#### [Aim of the task]
Transcribe all of the data exactly. Omit the pictures.

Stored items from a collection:

#####

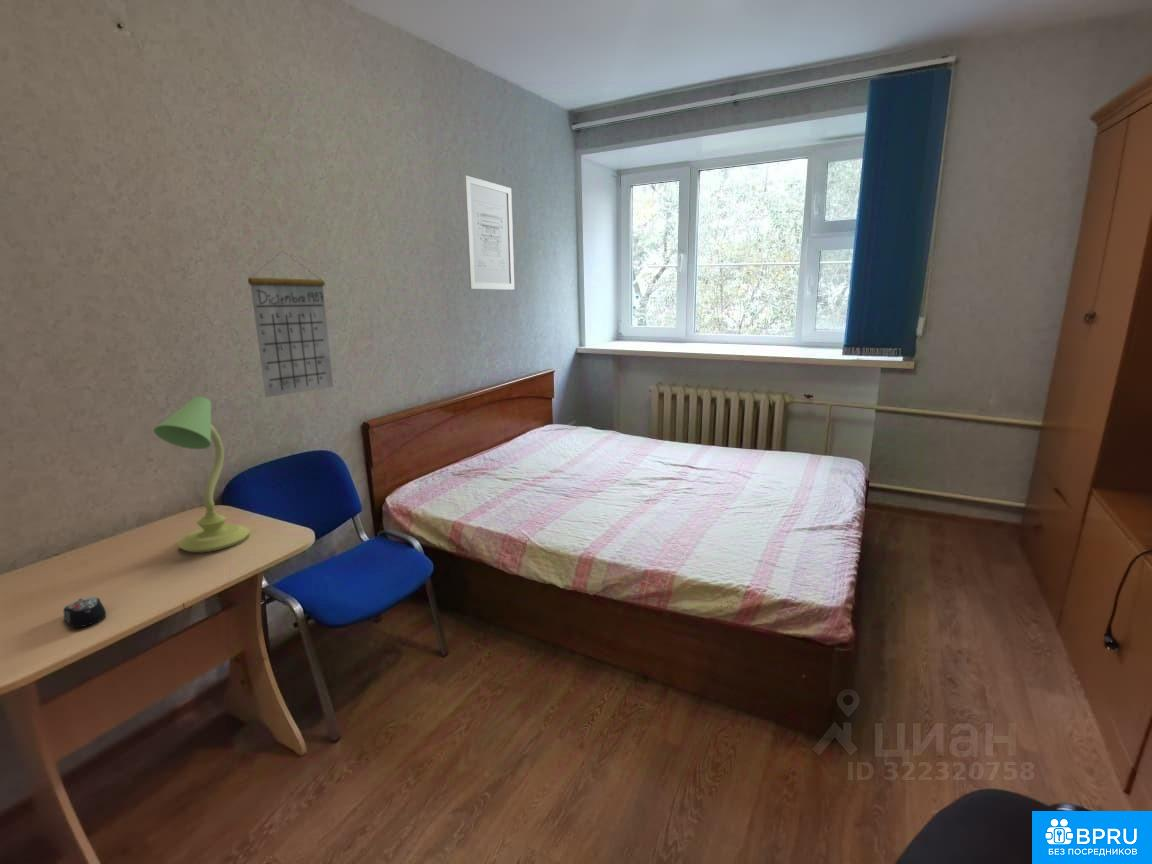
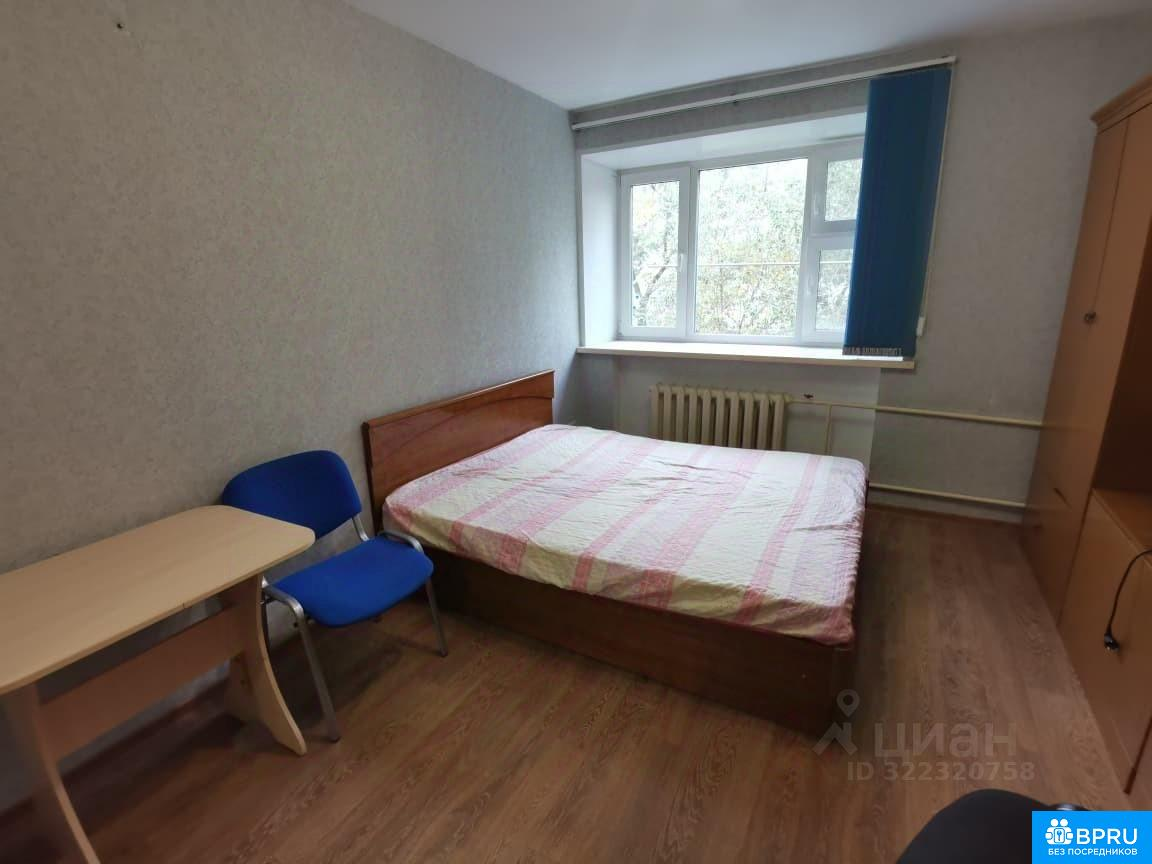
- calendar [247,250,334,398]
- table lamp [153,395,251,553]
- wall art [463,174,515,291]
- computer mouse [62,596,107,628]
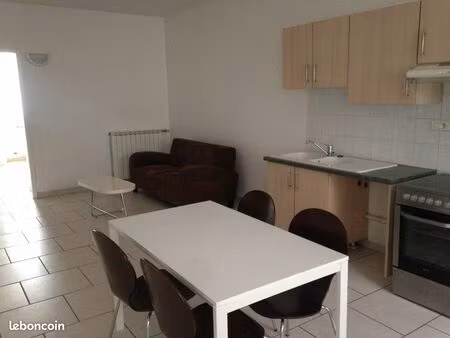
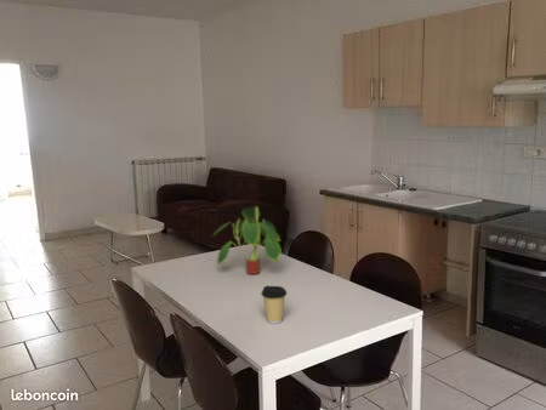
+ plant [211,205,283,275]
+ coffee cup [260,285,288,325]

#####

#### [Solution for this task]
- calendar [247,250,334,398]
- table lamp [153,395,251,553]
- wall art [463,174,515,291]
- computer mouse [62,596,107,628]
+ plant [211,205,283,275]
+ coffee cup [260,285,288,325]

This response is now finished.